The shortest pamphlet on our list, and the only one with a single narrative line, Matthew Hollis’s Leaves is a moving meditation on the dynamics of a father/daughter relationship, set against the backdrop of autumn. In clear dialogue with Eliot’s Four Quartets, and laying bare the strange, mythic quality that lies under the surface of the everyday, it explores themes of departure and return, the loss and renewal of life, in musical sentences that pull us on mesmerically through to the pamphlet’s regenerative ending.




As the first snow blazed over Antrim

as London waited winter,

your mother locked in the unlit wards

of Isleworth, long beneath her landslide,

your father lost to the unmanned miles of corridor,

into this you came, furnace to flame:

deer, dear one, beloved, friend.


Frost shall freeze. Fire melt wood.

Earth grows, ice bridges, and water wears

a helmet of glass to shield its new-made life.
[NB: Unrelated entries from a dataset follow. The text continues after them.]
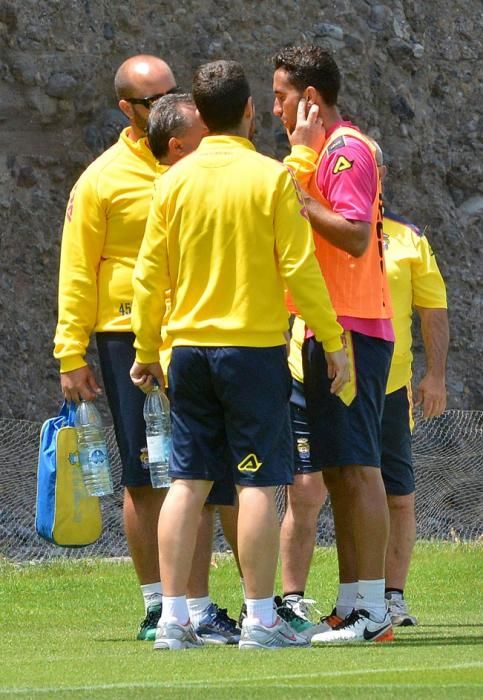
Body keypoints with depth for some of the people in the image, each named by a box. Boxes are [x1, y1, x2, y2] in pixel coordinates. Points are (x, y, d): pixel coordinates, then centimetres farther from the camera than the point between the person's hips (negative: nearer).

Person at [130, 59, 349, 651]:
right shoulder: (270, 178, -7)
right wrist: (333, 342, -1)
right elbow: (299, 268, -9)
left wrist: (146, 351, 16)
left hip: (189, 348, 4)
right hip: (254, 346, -4)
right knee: (259, 482, -2)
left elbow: (149, 274, 6)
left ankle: (174, 617, 5)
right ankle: (260, 619, -3)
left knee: (188, 481, 7)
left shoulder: (175, 180, 3)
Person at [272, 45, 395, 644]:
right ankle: (352, 608, 12)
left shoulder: (346, 149, -11)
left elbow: (357, 236, -21)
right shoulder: (323, 151, 20)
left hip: (351, 330, -10)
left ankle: (371, 611, -13)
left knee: (354, 466, -11)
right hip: (329, 328, 10)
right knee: (338, 471, 9)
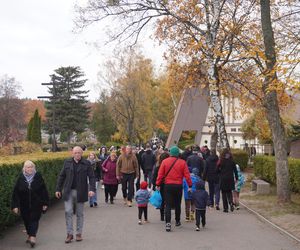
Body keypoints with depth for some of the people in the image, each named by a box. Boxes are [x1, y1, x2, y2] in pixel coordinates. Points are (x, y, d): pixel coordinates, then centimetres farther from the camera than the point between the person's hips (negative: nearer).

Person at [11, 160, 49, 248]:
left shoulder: (38, 177, -4)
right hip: (24, 205, 2)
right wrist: (15, 205, -6)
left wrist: (45, 203, -2)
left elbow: (44, 191, -1)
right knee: (26, 220, 12)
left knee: (34, 220, -7)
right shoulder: (20, 178, -2)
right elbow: (15, 193, -2)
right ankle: (29, 235, 29)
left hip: (36, 204, -2)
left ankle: (32, 237, -11)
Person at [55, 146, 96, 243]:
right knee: (68, 212, -5)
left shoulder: (86, 163, -2)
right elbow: (61, 176, 9)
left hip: (80, 192, -1)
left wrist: (92, 189, -15)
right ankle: (69, 234, 4)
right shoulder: (67, 162, 4)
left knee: (79, 213, 8)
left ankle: (79, 233, 19)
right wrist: (58, 189, 6)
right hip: (69, 192, 1)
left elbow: (91, 177, -2)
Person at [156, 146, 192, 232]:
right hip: (178, 186, 1)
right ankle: (177, 221, 30)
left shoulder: (164, 161, -4)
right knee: (177, 205, 17)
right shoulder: (182, 162, -4)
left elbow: (160, 174, -3)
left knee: (168, 205, 0)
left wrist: (158, 184, 5)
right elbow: (187, 175, -3)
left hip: (168, 186, -1)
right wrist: (190, 186, 4)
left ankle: (168, 223, -13)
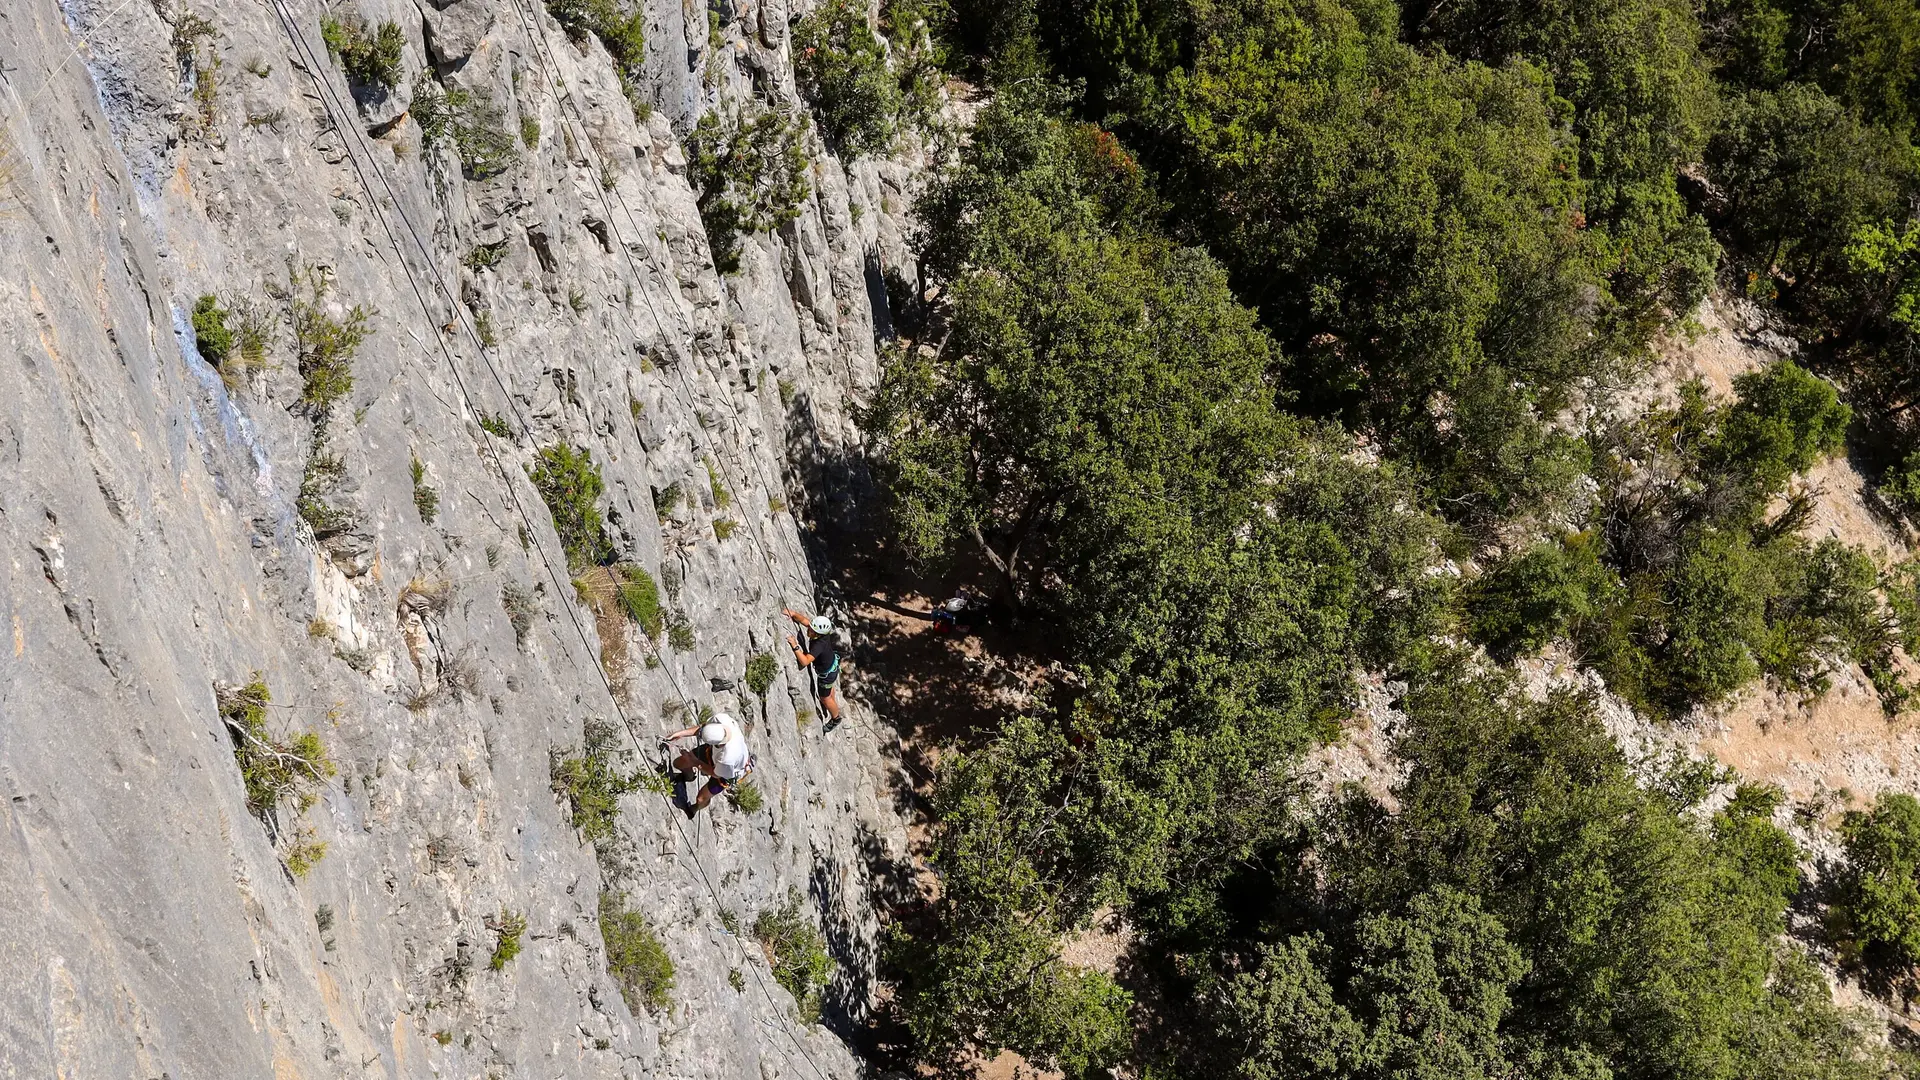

And a worn mind slips to a fire-pit in childhood:

wet lines looped on a cool lawn,

a wheelbarrow ferrying its deadwood and leaf-break –

those moss-run bones of broken branch

having no more and so more to give.

Cloak. Smoke. Barely blaze –

though flukes rose up through the copper beech leaves

as if they had somewhere to be.

Out with my dad in the scarfed cold

wondering where the burnt wood goes.

And ash is what cannot be taken:

potash, phosphate, calcium carbonate.

I don’t even know where your ashes are.

But all that they are is in everything.

All that they are I am.

And the embers were never an ending.

But the start of our investment in the chemical earth.